Carolina Iara – Que pergunta complexa! Bem, eu penso que um projeto político-pedagógico é também um papel da mandata popular. Além de informar não só o que acontece na mandata, mas também no sentido de explicar o sistema político, as questões sociais envolvidas, também é função da mandata fomentar a educação popular. Um exemplo disso já é dado com a Mandata Quilombo de Érica Malunguinho, que já tem projetos em andamento para elucidar a população tanto pela internet, como nos territórios. Acredito que podemos adaptar isso à realidade da cidade de São Paulo e ao arcabouço da vereança, que é diferente de um mandato no legislativo estadual como o de Malunguinho.

 

“... ampliar Centros de Acolhida e determinar que as pessoas trans sejam recebidas nesses espaços segundo suas identidades de gênero”.

 

Saúde Pulsando – Ultimamente, temos visto mais travestis e transexuais morando nas ruas de São Paulo. Soube do caso de um casal gay que perdeu o emprego, foi morar na rua e teve de abandonar o tratamento do HIV. Que projetos você pode apresentar enquanto Bancada Feminista para tentar contribuir para uma sociedade mais justa para essas pessoas?

Carolina Iara – Nós defendemos política de moradia para todas, todos e todes.
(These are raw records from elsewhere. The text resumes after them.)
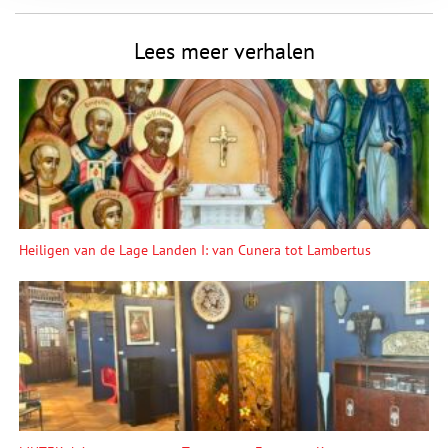
Lees meer verhalen
Heiligen van de Lage Landen I: van Cunera tot Lambertus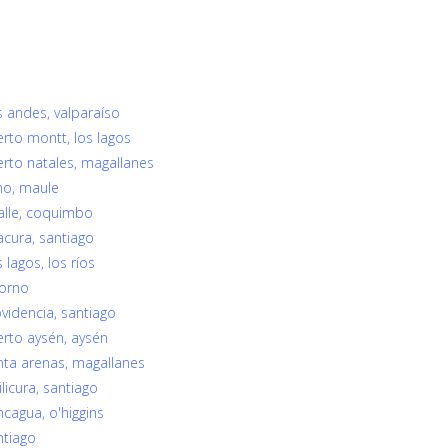
s andes, valparaíso
erto montt, los lagos
erto natales, magallanes
no, maule
alle, coquimbo
acura, santiago
lagos, los ríos
sorno
videncia, santiago
erto aysén, aysén
nta arenas, magallanes
licura, santiago
cagua, o'higgins
ntiago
É necessário urgentemente pensar em reforma urbana e, por exemplo, desapropriar todos os imóveis ociosos e transformar em moradia popular e também em casas de acolhimento para quem está em maior vulnerabilidade. Esse é um dos projetos que temos, como o de também ampliar Centros de Acolhida e determinar que as pessoas trans sejam recebidas nesses espaços segundo suas identidades de gênero, para não acontecer como num caso que recebi de denúncia, em que uma mulher trans não foi aceita em Casas de acolhida para mulheres. Além disso, precisamos aumentar o número de consultórios na rua e a atuação do serviço social nessas situações específicas de tratamentos de comorbidades.

 

Saúde Pulsando – A mais recente conferência municipal de saúde de São Paulo, realizada em 2019, aprovou como proposta a implantação e implementação de mais um serviço de atendimento especializado na região central da cidade. Em janeiro, o prefeito Bruno Covas (PSDB), por decreto, quase extinguiu a Secretaria Municipal da Saúde. No entanto, transformou o Programa Municipal de DST/Aids em Coordenadoria de IST/Aids da Secretaria Municipal da Saúde. Como podemos fazer para que o município cumpra as deliberações da conferência de saúde?
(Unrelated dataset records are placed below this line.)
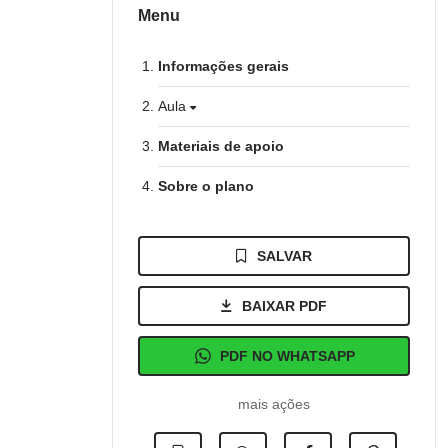
Menu
Informações gerais
Aula
Materiais de apoio
Sobre o plano
SALVAR
BAIXAR PDF
PDF NO WHATSAPP
mais ações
Carolina Iara – O poder legislativo não pode executar políticas públicas, mas pode fiscalizar e criar leis. Nossa Mandata pretende se consolidar como um bastião de luta dos movimentos sociais para esse controle social ativo. E pretendemos colocar em discussão no plenário da Câmara a estrutura da Política de AIDS do município, formas de reverter os desmontes da gestão tucana.

 

“... pé na porta para enfrentamento com a extrema-direita e os desmontes do neoliberalismo”.

 

Saúde Pulsando – Já caiu a ficha que você é a primeira pessoa intersexo preta, pobre, periférica, mestranda em Ciências Sociais e vivendo com HIV publicamente vereadora de São Paulo e do Brasil? Como é isso para uma socialista feminista como você?
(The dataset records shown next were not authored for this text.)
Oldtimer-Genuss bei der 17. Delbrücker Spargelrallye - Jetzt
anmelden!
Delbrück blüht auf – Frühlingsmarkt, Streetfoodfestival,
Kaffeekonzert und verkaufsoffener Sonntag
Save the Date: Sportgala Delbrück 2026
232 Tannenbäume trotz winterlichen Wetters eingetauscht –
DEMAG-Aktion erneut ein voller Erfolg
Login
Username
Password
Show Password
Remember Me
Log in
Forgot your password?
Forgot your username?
Carolina Iara – A ficha está caindo aos poucos. Tomei um susto quando me vi na capa do Estadão junto com as meninas da Bancada Feminista. Pensei em tudo o que passei na vida, as mutilações genitais impostas a pessoas intersexo, a vida na periferia, a vivência com o HIV e nos mais de dez anos de militância ativa que tenho em diversas áreas, e fiquei emocionada. E como socialista eu encaro como mais uma tarefa para consolidar mudanças na estrutura social e econômica, ser um ponto de apoio a essas lutas que vêm de longa data, de ser pé no barro na conexão com a população, e pé na porta para enfrentamento com a extrema-direita e os desmontes do neoliberalismo.